„Ich tauge nicht für meine Mitmenschen; mein Stolz sei daran schuld, sagen sie. Nein; Stolz ist nicht in mir. Wäre es der Fall, dann hätte ich mich nicht in eine solche Situation gebracht.“
Er stellte sich nun Wronskiy vor, den Glücklichen, Guten, Verständigen, den ruhigen Menschen, der wahrscheinlich niemals in einer so furchtbaren Lage gewesen war, in der er selbst sich heute Abend befunden. Ja sie mußte jenen wählen, es mußte so kommen und er hatte sich über niemand und über nichts zu beklagen. Er war selbst schuld. Denn welches Recht besaß er, zu denken, daß sie ihr Leben mit dem seinigen vereinen sollte? Wer war er? Ein gewöhnlicher Mensch den niemand brauchte und der niemand nützlich war.
Er dachte an seinen Bruder Nikolay und mit Freude gab er sich der Erinnerung an ihn hin.
„Hat er nicht recht, daß alles in der Welt schlecht und häßlich ist? Sind wir etwa gerecht gewesen im Urteil über unseren Bruder? Natürlich, vom Standpunkte Prokops, der ihn im zerrissenen Pelze und berauscht gesehen hat, ist er ein Verworfener; aber ich kenne ihn anders; ich kenne seine Seele und weiß, daß wir beide einander ähnlich sind. Und ich, anstatt daß ich gekommen wäre ihn aufzusuchen, bin hierher gekommen, um zu dinieren.“
Lewin trat an eine Laterne, las die Adresse seines Bruders, die er in seiner Brieftasche trug, und rief einen Mietkutscher.

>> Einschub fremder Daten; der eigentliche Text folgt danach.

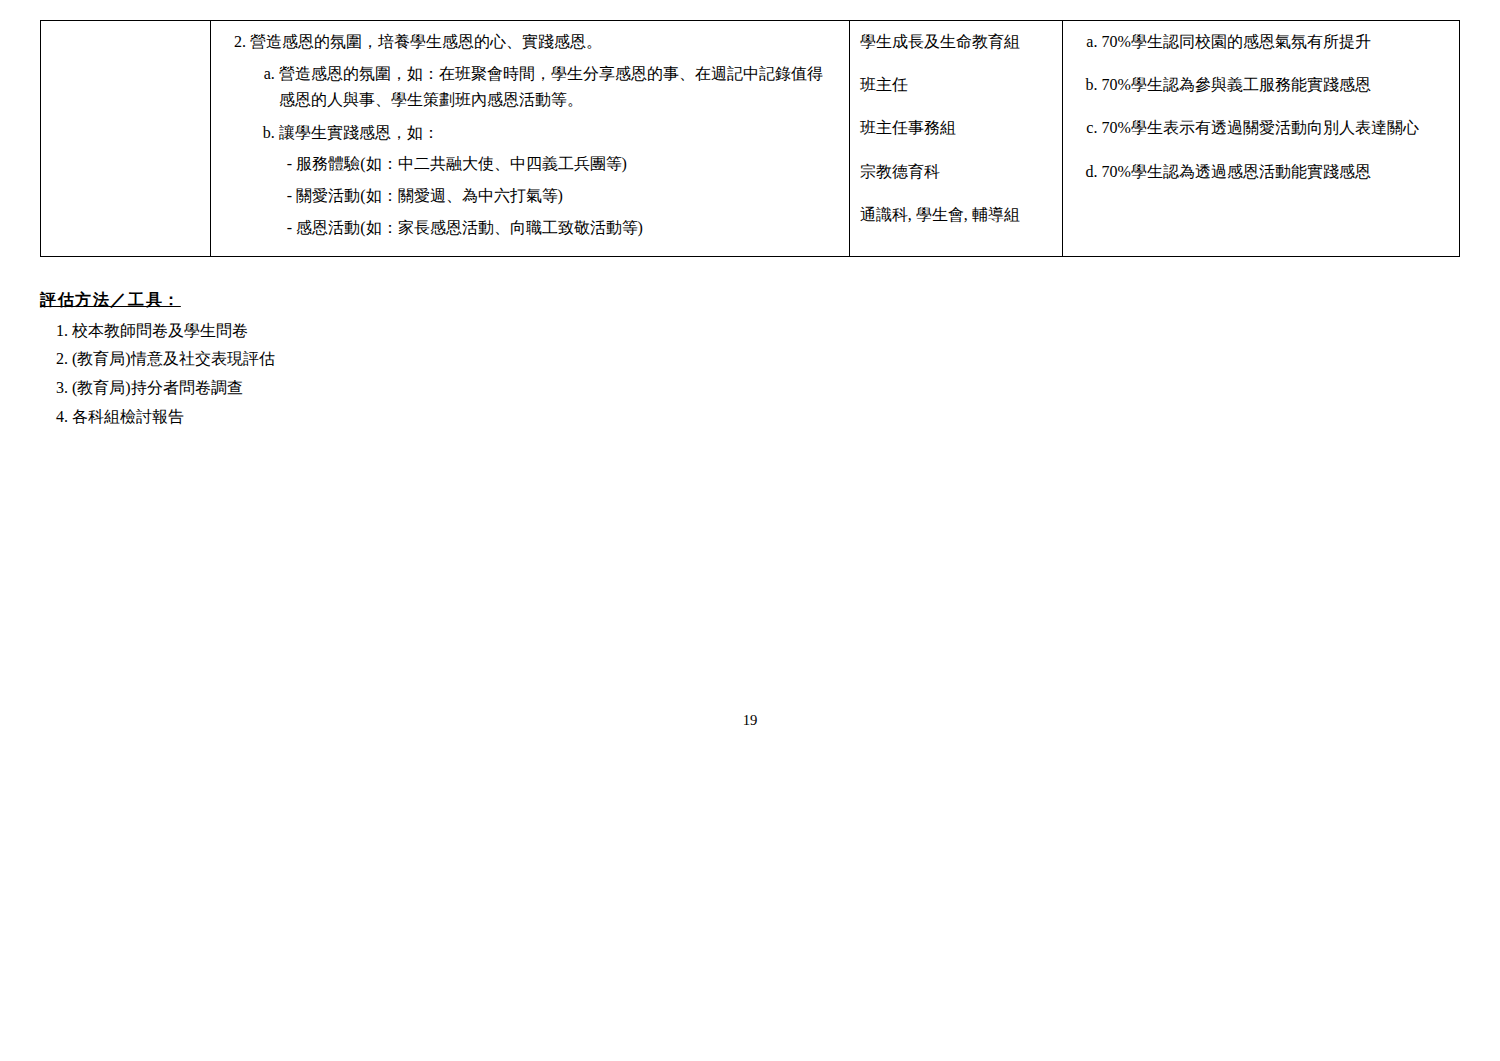| | 營造感恩的氛圍，培養學生感恩的心、實踐感恩。 營造感恩的氛圍，如：在班聚會時間，學生分享感恩的事、在週記中記錄值得感恩的人與事、學生策劃班內感恩活動等。 讓學生實踐感恩，如： 服務體驗(如：中二共融大使、中四義工兵團等) 關愛活動(如：關愛週、為中六打氣等) 感恩活動(如：家長感恩活動、向職工致敬活動等) | 學生成長及生命教育組 班主任 班主任事務組 宗教德育科 通識科, 學生會, 輔導組 | 70%學生認同校園的感恩氣氛有所提升 70%學生認為參與義工服務能實踐感恩 70%學生表示有透過關愛活動向別人表達關心 70%學生認為透過感恩活動能實踐感恩 |
評估方法／工具：
校本教師問卷及學生問卷
(教育局)情意及社交表現評估
(教育局)持分者問卷調查
各科組檢討報告
19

Den ganzen langen Weg zum Bruder Nikolay hin erinnerte er sich nochmals aller Vorkommnisse aus dessen Leben. Er entsann sich, wie sein Bruder auf der Universität und noch ein Jahr nach derselben ungeachtet des Spottes seiner Freunde, wie ein Mönch gelebt hatte, mit Strenge alle Anforderungen des Glaubens erfüllend, des Ritus, der Fasten und alle Vergnügungen meidend, insbesondere den Verkehr mit den Weibern. Dann war er plötzlich umgeschlagen, mit den niedrigsten Geschöpfen in Berührung getreten und hatte sich der zügellosesten Ausschweifung ergeben. Lewin entsann sich ferner eines Ereignisses mit einem Knaben, den Nikolay aus dem Dorfe genommen hatte, um ihn ausbilden zu lassen, den er aber in einem Wutanfall so geschlagen hatte, daß infolge dessen ein Prozeß, unter Anklage zugefügter körperlicher Schädigung begann. Er entsann sich jenes Vorkommnisses mit einem Schüler, an den er Geld verspielt und Wechsel gegeben und welchen er in der Folge diesbezüglich verklagt hatte unter dem Nachweis, daß jener ihn betrogen habe. Es waren dies die Gelder, welche Sergey Iwanowitsch zahlte. Dann dachte er daran, wie Nikolay wegen ungebührlichen Benehmens eine Nacht im Stockhaus untergebracht gewesen, und wie ferner von ihm jener schmähliche Prozeß gegen den Bruder Sergey Iwanowitsch angestrengt worden war, weil ihm dieser nicht seinen Anteil aus dem mütterlichen Erbe ausbezahlt hätte, und schließlich, wie er fortgegangen war, um in einer westlichen Provinz in Dienst zu treten und ihm hier der Prozeß gemacht wurde, weil er den Vorgesetzten geprügelt hatte.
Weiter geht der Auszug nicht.